A Reliable Wife

In ways, a modern retelling of Beauty and the Beast, but with the added element of a taboo, nearly incestuous, sexual affair (or perhaps this should be plural sexual affairs). This book was recommended to me by someone at the library and was met with some approval when it was published last year.

Despite the (at times) overly melodramatic descriptions of winter in Wisconsin and the annoyingly deluded thoughts of the mail-order-bride-turned-reliable-wife, there is an interesting story about deception and love-- and every possible combination of those two themes. The book however is far from chaste, everyone in the novel is a sex crazed maniac and an inundation of violence and sorrow visit every character indiscriminately.


Beatrice and Virgil

I hurried to finish Martel's newest novel in time to decide if it would be a good birthday gift for a friend. The second novel written by the author of Life of Pi also casts animals as major characters, only this time instead of being face to face with a tiger on a raft, the narrator is face to face with animals in a taxidermist's store and work room.

The novel almost seamless integrates two seemingly unrelated stories about a  failed Holocaust novel written by Henry (the narrator who shares some resemblance to Martel) and a bizarre relationship that he later builds with a socially-outcast taxidermist who requests his writing advice.

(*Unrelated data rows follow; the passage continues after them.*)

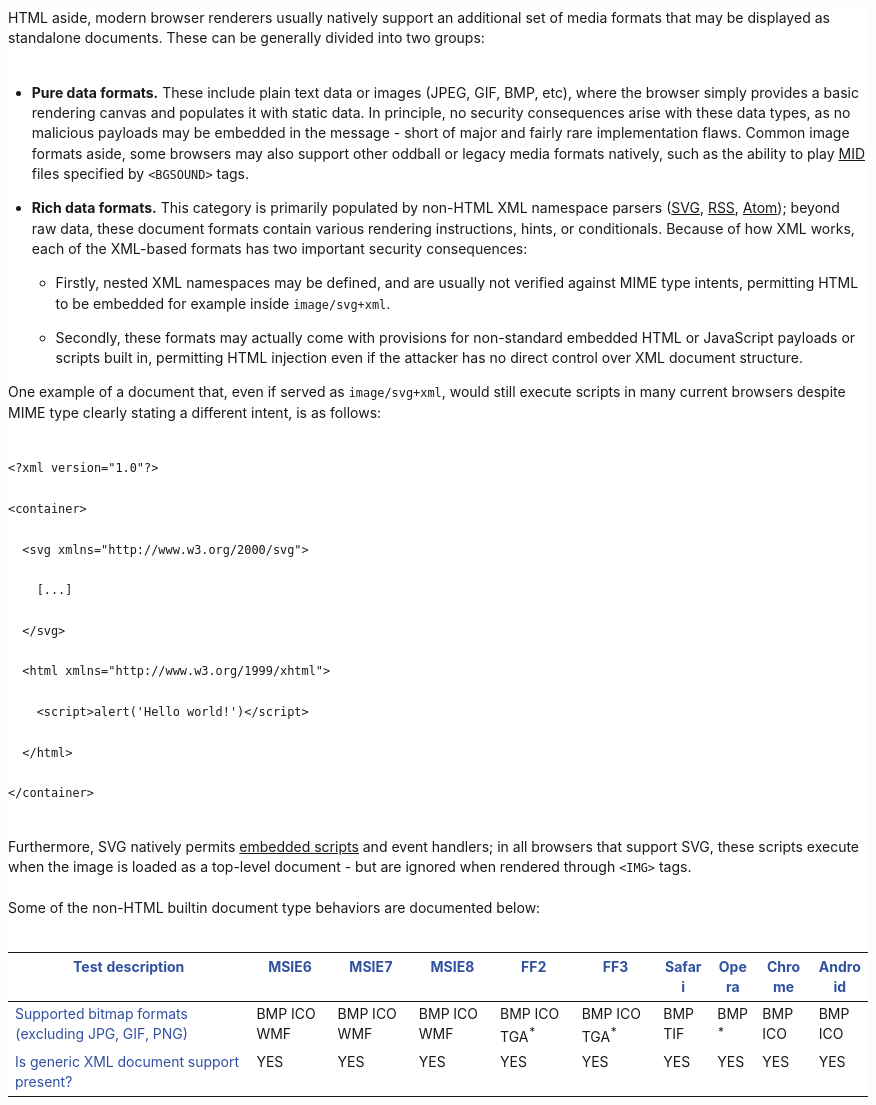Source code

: HTML aside, modern browser renderers usually natively support an additional set of media formats that may be displayed as standalone documents. These can be generally divided into two groups:<br>
<br>
<ul><li><b>Pure data formats.</b> These include plain text data or images (JPEG, GIF, BMP, etc), where the browser simply provides a basic rendering canvas and populates it with static data. In principle, no security consequences arise with these data types, as no malicious payloads may be embedded in the message - short of major and fairly rare implementation flaws. Common image formats aside, some browsers may also support other oddball or legacy media formats natively, such as the ability to play <a href='http://en.wikipedia.org/wiki/Musical_Instrument_Digital_Interface'>MID</a> files specified by <code>&lt;BGSOUND&gt;</code> tags.</li></ul>

<ul><li><b>Rich data formats.</b> This category is primarily populated by non-HTML XML namespace parsers (<a href='http://www.w3.org/Graphics/SVG/'>SVG</a>, <a href='http://www.rssboard.org/rss-specification'>RSS</a>, <a href='http://tools.ietf.org/html/rfc4287'>Atom</a>); beyond raw data, these document formats contain various rendering instructions, hints, or conditionals. Because of how XML works, each of the XML-based formats has two important security consequences:<p />
<ul><li>Firstly, nested XML namespaces may be defined, and are usually not verified against MIME type intents, permitting HTML to be embedded for example inside <code>image/svg+xml</code>.<p />
</li><li>Secondly, these formats may actually come with provisions for non-standard embedded HTML or Java<b></b>Script payloads or scripts built in, permitting HTML injection even if the attacker has no direct control over XML document structure.</li></ul></li></ul>

One example of a document that, even if served as <code>image/svg+xml</code>, would still execute scripts in many current browsers despite MIME type clearly stating a different intent, is as follows:<br>
<br>
<pre><code>&lt;?xml version="1.0"?&gt;<br>
&lt;container&gt;<br>
  &lt;svg xmlns="http://www.w3.org/2000/svg"&gt;<br>
    [...]<br>
  &lt;/svg&gt;<br>
  &lt;html xmlns="http://www.w3.org/1999/xhtml"&gt;<br>
    &lt;script&gt;alert('Hello world!')&lt;/script&gt;<br>
  &lt;/html&gt;<br>
&lt;/container&gt;<br>
</code></pre>

Furthermore, SVG natively permits <a href='http://www.w3.org/TR/SVG/script.html'>embedded scripts</a> and event handlers; in all browsers that support SVG, these scripts execute when the image is loaded as a top-level document - but are ignored when rendered through <code>&lt;IMG&gt;</code> tags.<br>
<br>
Some of the non-HTML builtin document type behaviors are documented below:<br>
<br>
<table><thead><th> <font color='#3050a0'><b>Test description</b></font> </th><th> <font color='#3050a0'><b>MSIE6</b></font> </th><th> <font color='#3050a0'><b>MSIE7</b></font> </th><th> <font color='#3050a0'><b>MSIE8</b></font> </th><th> <font color='#3050a0'><b>FF2</b></font> </th><th> <font color='#3050a0'><b>FF3</b></font> </th><th> <font color='#3050a0'><b>Safari</b></font> </th><th> <font color='#3050a0'><b>Opera</b></font> </th><th> <font color='#3050a0'><b>Chrome</b></font> </th><th> <font color='#3050a0'><b>Android</b></font> </th></thead><tbody>
<tr><td> <font color='#3050a0'>Supported bitmap formats (excluding JPG, GIF, PNG)</font> </td><td> BMP ICO WMF                               </td><td> BMP ICO WMF                               </td><td> BMP ICO WMF                               </td><td> BMP ICO TGA<sup>*</sup>                 </td><td> BMP ICO TGA<sup>*</sup>                 </td><td> BMP TIF                                    </td><td> BMP<sup>*</sup>                           </td><td> BMP ICO                                    </td><td> BMP ICO                                     </td></tr>
<tr><td> <font color='#3050a0'>Is generic XML document support present?</font> </td><td> YES                                       </td><td> YES                                       </td><td> YES                                       </td><td> YES                                     </td><td> YES                                     </td><td> YES                                        </td><td> YES                                       </td><td> YES                                        </td><td> YES                                         </td></tr>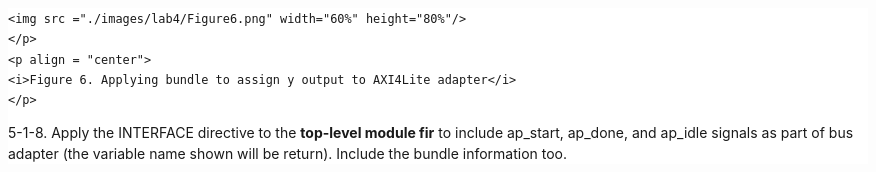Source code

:     <img src ="./images/lab4/Figure6.png" width="60%" height="80%"/>
    </p>
    <p align = "center">
    <i>Figure 6. Applying bundle to assign y output to AXI4Lite adapter</i>
    </p>
5-1-8. Apply the INTERFACE directive to the **top-level module fir** to include ap_start, ap_done, and
ap_idle signals as part of bus adapter (the variable name shown will be return). Include the
bundle information too.
    <p align="center">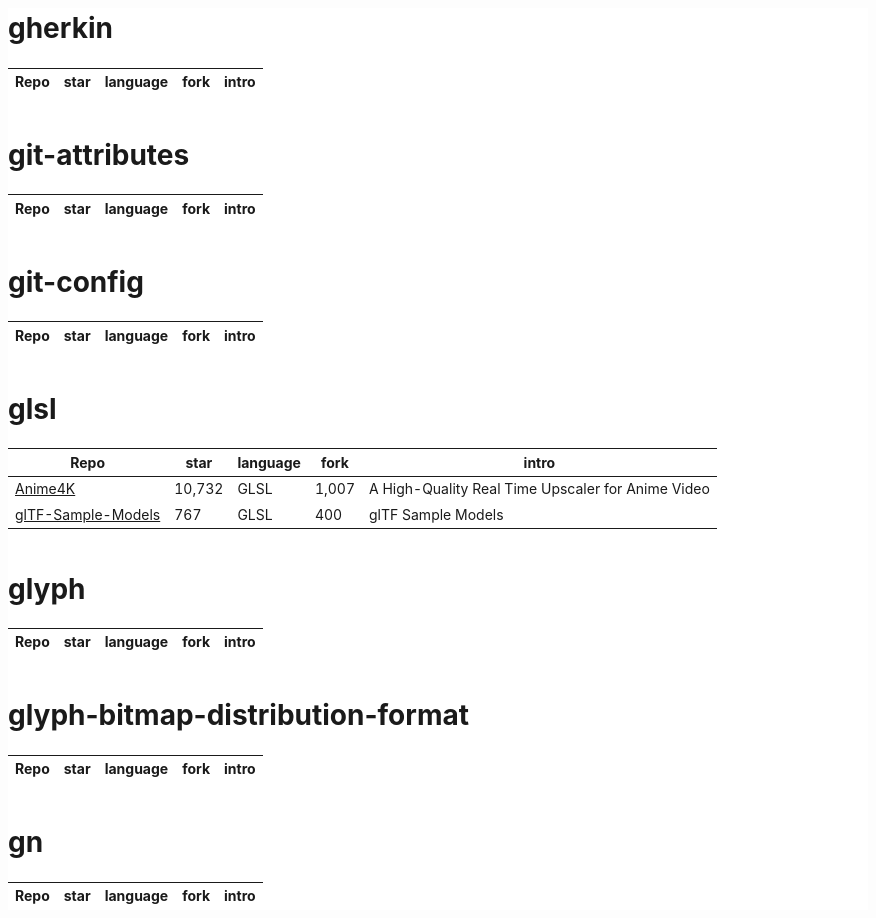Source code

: 

# gherkin

Repo|star|language|fork|intro
-|-|-|-|-



# git-attributes

Repo|star|language|fork|intro
-|-|-|-|-



# git-config

Repo|star|language|fork|intro
-|-|-|-|-



# glsl

Repo|star|language|fork|intro
-|-|-|-|-
[Anime4K](https://github.com/bloc97/Anime4K)|10,732|GLSL|1,007|A High-Quality Real Time Upscaler for Anime Video
[glTF-Sample-Models](https://github.com/KhronosGroup/glTF-Sample-Models)|767|GLSL|400|glTF Sample Models


# glyph

Repo|star|language|fork|intro
-|-|-|-|-



# glyph-bitmap-distribution-format

Repo|star|language|fork|intro
-|-|-|-|-



# gn

Repo|star|language|fork|intro
-|-|-|-|-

Martel obviously and purposely shows of his skills of description by exploiting all of the senses while writing a scene where a donkey describes a pear to a howler monkey, and again when the narrator gives writing advices to the taxidermist-turned-writer of the play starring these two unlikely friends.

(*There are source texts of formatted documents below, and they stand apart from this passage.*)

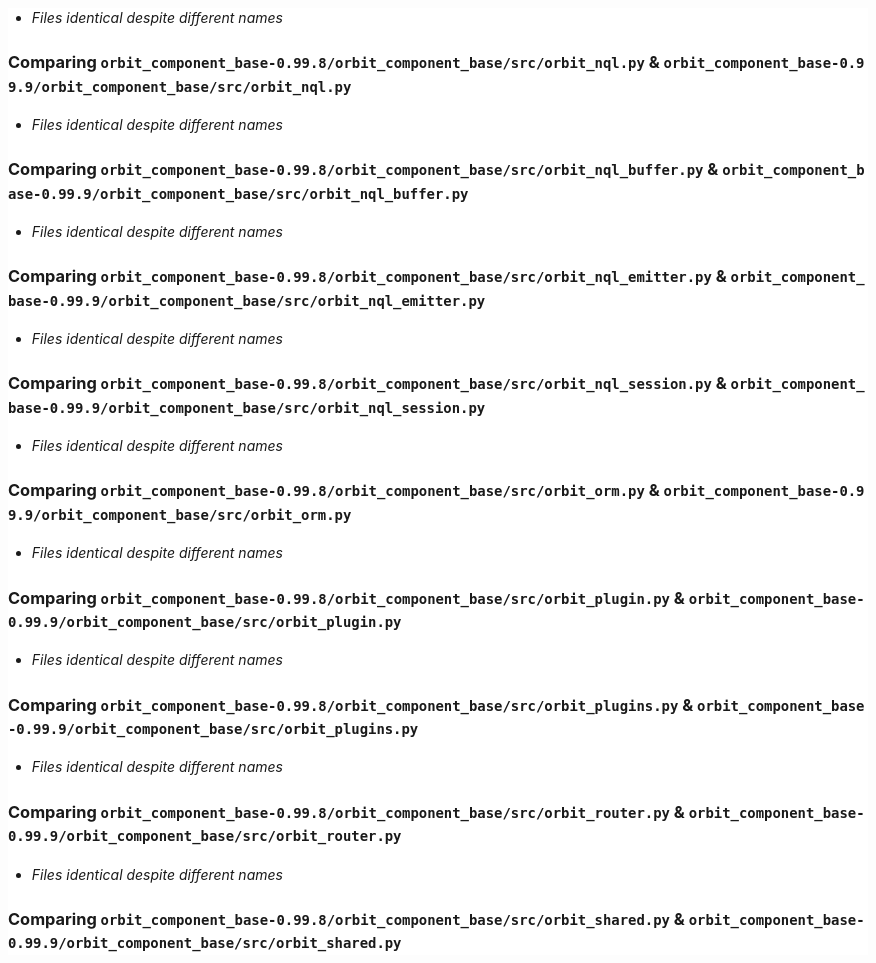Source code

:  * *Files identical despite different names*

### Comparing `orbit_component_base-0.99.8/orbit_component_base/src/orbit_nql.py` & `orbit_component_base-0.99.9/orbit_component_base/src/orbit_nql.py`

 * *Files identical despite different names*

### Comparing `orbit_component_base-0.99.8/orbit_component_base/src/orbit_nql_buffer.py` & `orbit_component_base-0.99.9/orbit_component_base/src/orbit_nql_buffer.py`

 * *Files identical despite different names*

### Comparing `orbit_component_base-0.99.8/orbit_component_base/src/orbit_nql_emitter.py` & `orbit_component_base-0.99.9/orbit_component_base/src/orbit_nql_emitter.py`

 * *Files identical despite different names*

### Comparing `orbit_component_base-0.99.8/orbit_component_base/src/orbit_nql_session.py` & `orbit_component_base-0.99.9/orbit_component_base/src/orbit_nql_session.py`

 * *Files identical despite different names*

### Comparing `orbit_component_base-0.99.8/orbit_component_base/src/orbit_orm.py` & `orbit_component_base-0.99.9/orbit_component_base/src/orbit_orm.py`

 * *Files identical despite different names*

### Comparing `orbit_component_base-0.99.8/orbit_component_base/src/orbit_plugin.py` & `orbit_component_base-0.99.9/orbit_component_base/src/orbit_plugin.py`

 * *Files identical despite different names*

### Comparing `orbit_component_base-0.99.8/orbit_component_base/src/orbit_plugins.py` & `orbit_component_base-0.99.9/orbit_component_base/src/orbit_plugins.py`

 * *Files identical despite different names*

### Comparing `orbit_component_base-0.99.8/orbit_component_base/src/orbit_router.py` & `orbit_component_base-0.99.9/orbit_component_base/src/orbit_router.py`

 * *Files identical despite different names*

### Comparing `orbit_component_base-0.99.8/orbit_component_base/src/orbit_shared.py` & `orbit_component_base-0.99.9/orbit_component_base/src/orbit_shared.py`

I say almost seamlessly because I found the ending of the novel somewhat abrupt and contrived after all of the beautiful descriptions of Beatrice and Virgil, as well as some of the other animals in the taxidermist's shop. The novel was saturated with metaphors about writing and human (or animal) interactions and relationships, but the final pages of the book shift gears entirely. Whether this is a shortcoming of the novel or a purposeful technique in juxtaposing the good with the bad, the beautiful with the ugly is unclear to me, but I did immensely enjoy the novel and Martel's writing style and look forward to seeing more of his writing. Or maybe I too just have a weakness for animals.


The Time Traveler's Wife


I heard about this novel some month back on NPR when they were doing a piece on a similar, but more recently published, biography titled Passing Strange: a gilded age tale of love and deception across the color line. Both books address the issue of individuals attempting to pass as another race. It later appeared on NPRs suggested reading list which I peruse periodically.

In Passing Strange, the author attempts the difficult job of piecing together a biography from letters and records in an effort to explain why a white man who worked for the US government passed as African American for 13 years. Nella Larsen's novel written 80 years before deals with the more commonplace occurrence of light-skinned African American passing for white for a variety of social or financial reasons.

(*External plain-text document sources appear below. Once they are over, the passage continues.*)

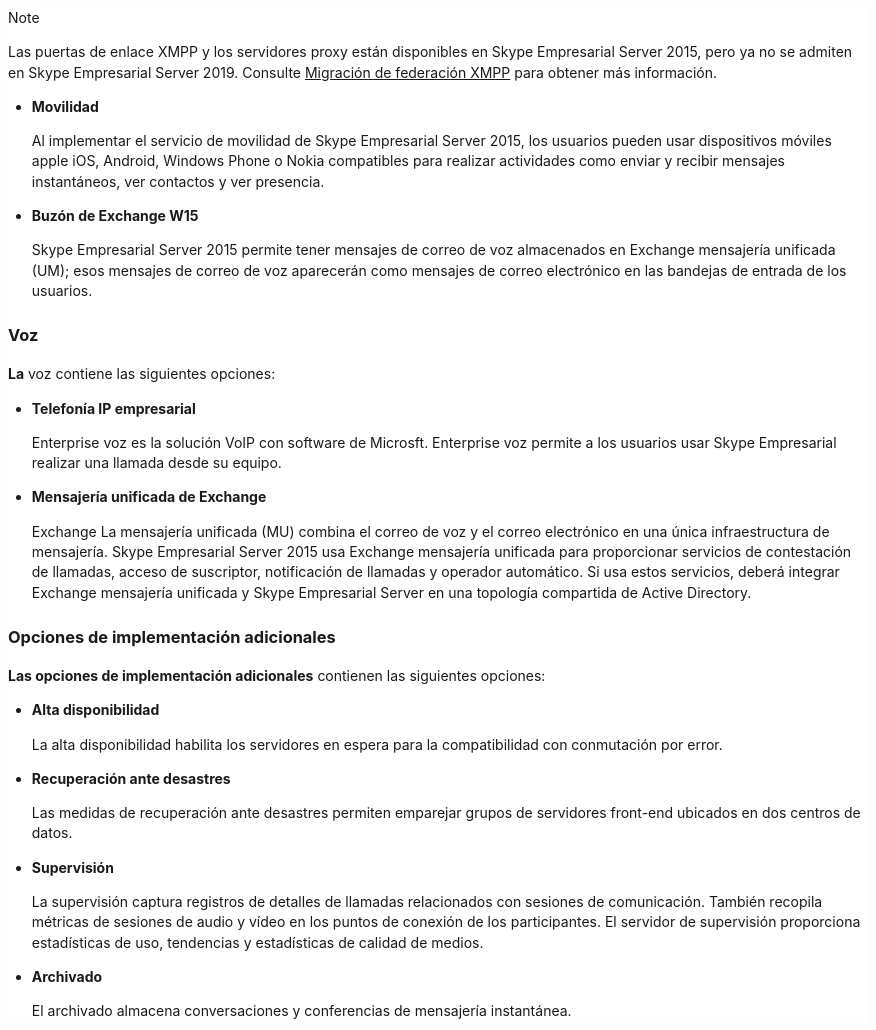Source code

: > [!NOTE]
> Las puertas de enlace XMPP y los servidores proxy están disponibles en Skype Empresarial Server 2015, pero ya no se admiten en Skype Empresarial Server 2019. Consulte [Migración de federación XMPP](../../../SfBServer2019/migration/migrating-xmpp-federation.md) para obtener más información.
    
- **Movilidad**
    
    Al implementar el servicio de movilidad de Skype Empresarial Server 2015, los usuarios pueden usar dispositivos móviles apple iOS, Android, Windows Phone o Nokia compatibles para realizar actividades como enviar y recibir mensajes instantáneos, ver contactos y ver presencia.
    
- **Buzón de Exchange W15**
    
    Skype Empresarial Server 2015 permite tener mensajes de correo de voz almacenados en Exchange mensajería unificada (UM); esos mensajes de correo de voz aparecerán como mensajes de correo electrónico en las bandejas de entrada de los usuarios.
    
### <a name="voice"></a>Voz

 **La** voz contiene las siguientes opciones:
  
- **Telefonía IP empresarial**
    
    Enterprise voz es la solución VoIP con software de Microsft. Enterprise voz permite a los usuarios usar Skype Empresarial realizar una llamada desde su equipo.
    
- **Mensajería unificada de Exchange**
    
    Exchange La mensajería unificada (MU) combina el correo de voz y el correo electrónico en una única infraestructura de mensajería. Skype Empresarial Server 2015 usa Exchange mensajería unificada para proporcionar servicios de contestación de llamadas, acceso de suscriptor, notificación de llamadas y operador automático. Si usa estos servicios, deberá integrar Exchange mensajería unificada y Skype Empresarial Server en una topología compartida de Active Directory.
    
### <a name="additional-deployment-options"></a>Opciones de implementación adicionales

 **Las opciones de implementación adicionales** contienen las siguientes opciones:
  
- **Alta disponibilidad**
    
    La alta disponibilidad habilita los servidores en espera para la compatibilidad con conmutación por error.
    
- **Recuperación ante desastres**
    
    Las medidas de recuperación ante desastres permiten emparejar grupos de servidores front-end ubicados en dos centros de datos.
    
- **Supervisión**
    
    La supervisión captura registros de detalles de llamadas relacionados con sesiones de comunicación. También recopila métricas de sesiones de audio y vídeo en los puntos de conexión de los participantes. El servidor de supervisión proporciona estadísticas de uso, tendencias y estadísticas de calidad de medios.
    
- **Archivado**
    
    El archivado almacena conversaciones y conferencias de mensajería instantánea.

The novel unfolds itself very simply by reuniting three female friends who went to school together but have lost touch after marrying and having children. Though each of these woman can pass for white, they have each decided to follow different courses in life. One marries a black doctor and lives her life as a black woman. The second marries a white man who is well aware that she is black but doesn't care. However, the third has found herself married to a rich white man who does not know about her heritage and is a bigot and a racist.